St. George for England – Added Verses

Le Sieur de Bayard held a bridge and never once did shirk.
Don John of Austria, he thumped and thrashed the Turk.
St. Michael and St. Catherine appeared to Joan of Arc.
Scanderbeg and Sobieski always hit their mark.
Ferdinand and Isabella took Alhambra Hall,
But Saint George, Saint George, he made the dragon fall!
Saint George he was for England; Saint Denis was for France,
Sing, Honi soit qui mal y pense.

There is a ballad in Percy’s Reliques of Ancient English Poetry, first printed in 1612, which lists great knights and heroes of old and compares them to Saint George.

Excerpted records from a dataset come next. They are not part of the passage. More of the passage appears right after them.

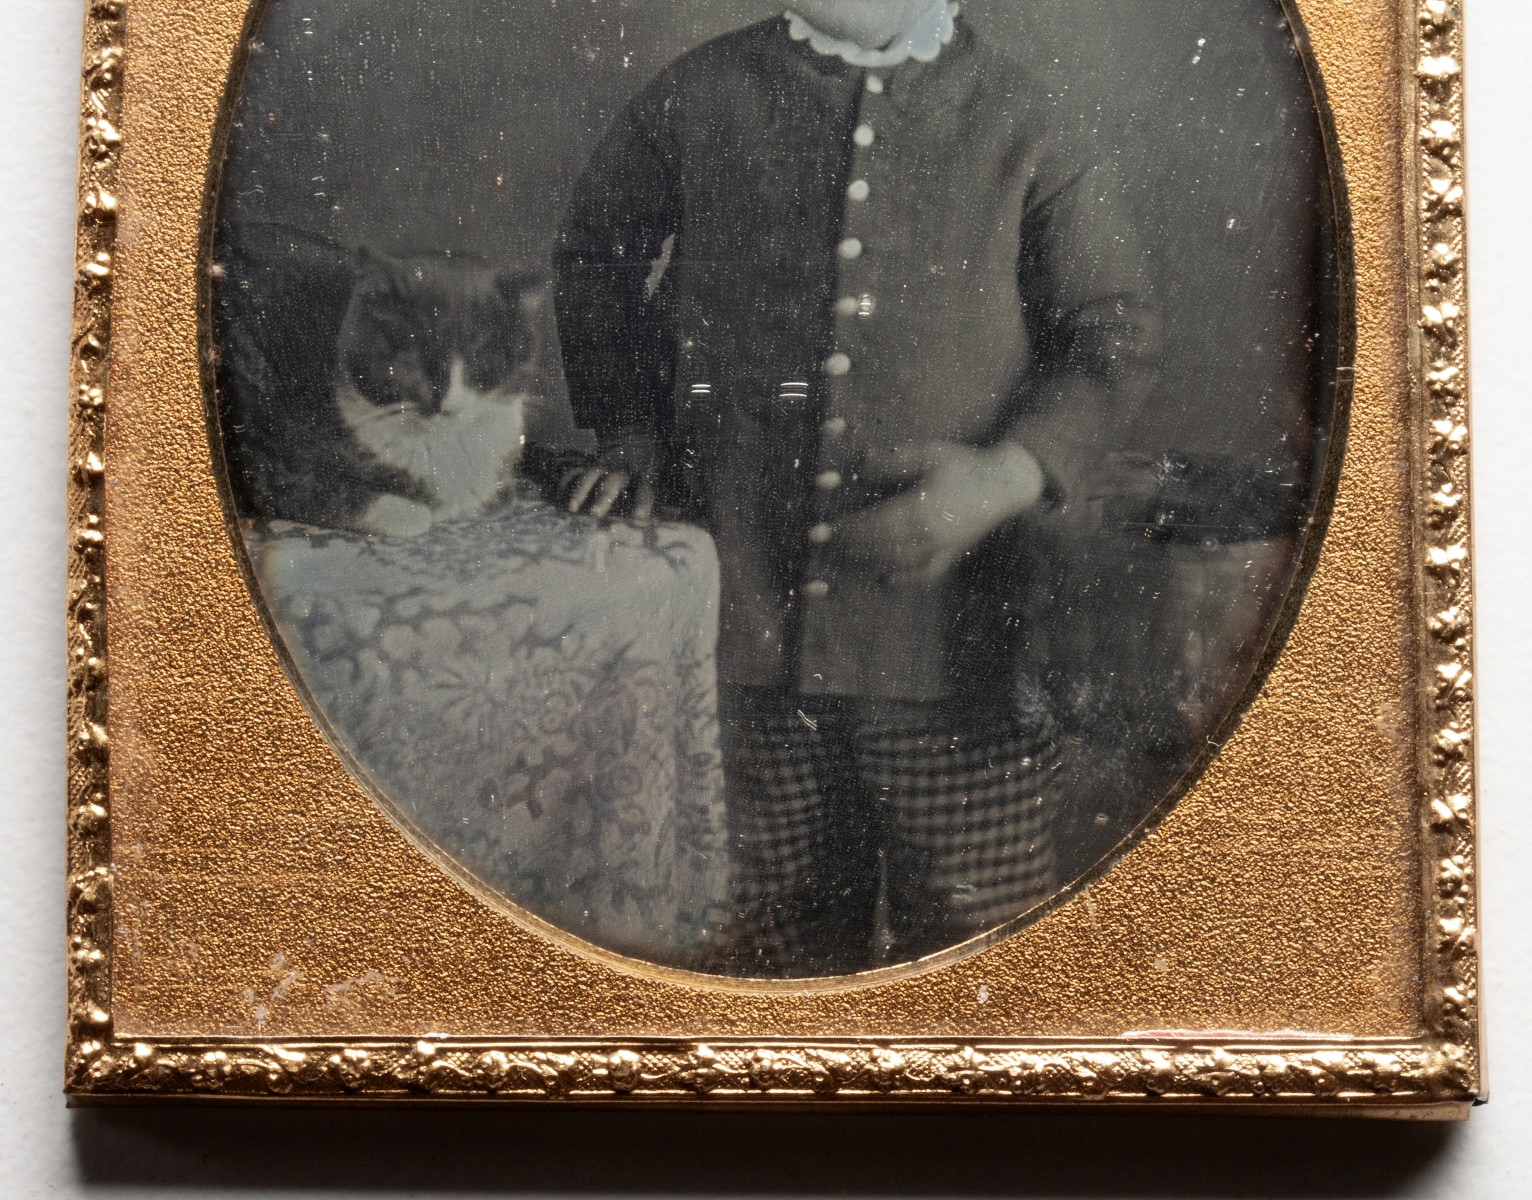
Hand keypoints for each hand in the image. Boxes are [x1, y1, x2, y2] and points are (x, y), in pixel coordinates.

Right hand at [561, 427, 657, 520]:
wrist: (637, 434)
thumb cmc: (648, 463)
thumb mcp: (656, 474)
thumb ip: (649, 494)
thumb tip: (646, 521)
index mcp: (644, 472)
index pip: (644, 488)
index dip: (642, 502)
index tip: (639, 517)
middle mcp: (623, 468)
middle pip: (613, 482)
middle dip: (604, 498)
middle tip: (595, 514)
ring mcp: (606, 464)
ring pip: (592, 475)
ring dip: (581, 492)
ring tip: (572, 508)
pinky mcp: (594, 463)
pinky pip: (581, 472)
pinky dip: (570, 484)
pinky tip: (563, 499)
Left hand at [835, 442, 1046, 580]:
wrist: (1006, 484)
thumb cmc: (965, 465)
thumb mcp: (929, 453)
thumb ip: (894, 460)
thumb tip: (861, 463)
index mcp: (920, 510)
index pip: (874, 525)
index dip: (848, 529)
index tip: (829, 528)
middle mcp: (929, 537)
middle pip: (880, 548)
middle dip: (853, 547)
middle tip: (831, 544)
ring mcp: (941, 550)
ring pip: (897, 564)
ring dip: (870, 562)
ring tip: (849, 556)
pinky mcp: (952, 557)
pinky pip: (923, 576)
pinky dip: (903, 580)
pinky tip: (885, 578)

You can read it here. I wrote this extra verse myself, and am posting it here in honor of Saint George’s Day.
As for the heroes listed, le Sieur de Bayard was a French knight in the 1500’s, who was known as the “Good Knight without Fear and without Reproach”. (He has no connection to Bayard, the steed of Rinaldo). You can read some of his adventures in The Red True Story Book by Andrew Lang. Don Juan of Austria led the Christian fleets against the Turkish fleet at the Battle of Lepanto on October 7, 1591, which saved Christendom from Islam (temporarily, at least). You can read a magnificent ballad about the fight (better by far than anything I’ll ever write) by G. K. Chesterton, here. Joan of Arc is universally known, but many people have misconceptions about her. A good and accurate summary of her life can be found in Lang’s Red True Story Book. Skanderbeg, born George Castriot, heroically defended Albania and Christendom against the encroaching Turks from 1443 to his death in 1468. Longfellow’s poem Scanderbeg is about that hero’s defection from the Turks (he had been born Christian but raised as a Janissary) to rejoin the true Faith. King John III Sobieski of Poland rescued Vienna from the Turks who were besieging it in 1683, thereby breaking the power of the Ottoman Empire and putting Islam on the defensive for the next three hundred years. He arrived to save the day on September 11th, (probably not a coincidence), and actually raised the siege on the 12th, a feat commemorated in the Feast of the Holy Name of Mary. Ferdinand and Isabella, king and queen of Spain, completed the reconquest of that country from the Moors in 1492, when they conquered Granada from King Boabdil, a feat which gave Spain the unity and security she needed to bring the Catholic Faith to the New World. Lord Byron’s “Ballad on the Siege and Conquest of Alhama” is not about the final loss, but about an earlier one. Some ballads on Boabdil have been Englished, however, by John Lockhart and by James Gibson, and may be found in their Ancient Spanish Ballads, and The Cid Ballads and other Poems, respectively.
As for Saint George himself, he was martyred under Emperor Diocletian in Diospolis, in Palestine [now called Lod in Israel]. The legend of the dragon was not attached to him until the time of the First Crusade, when his popularity in the west exploded – but that is a story for another post. For now, I refer you to the summary in the Catholic Encyclopedia.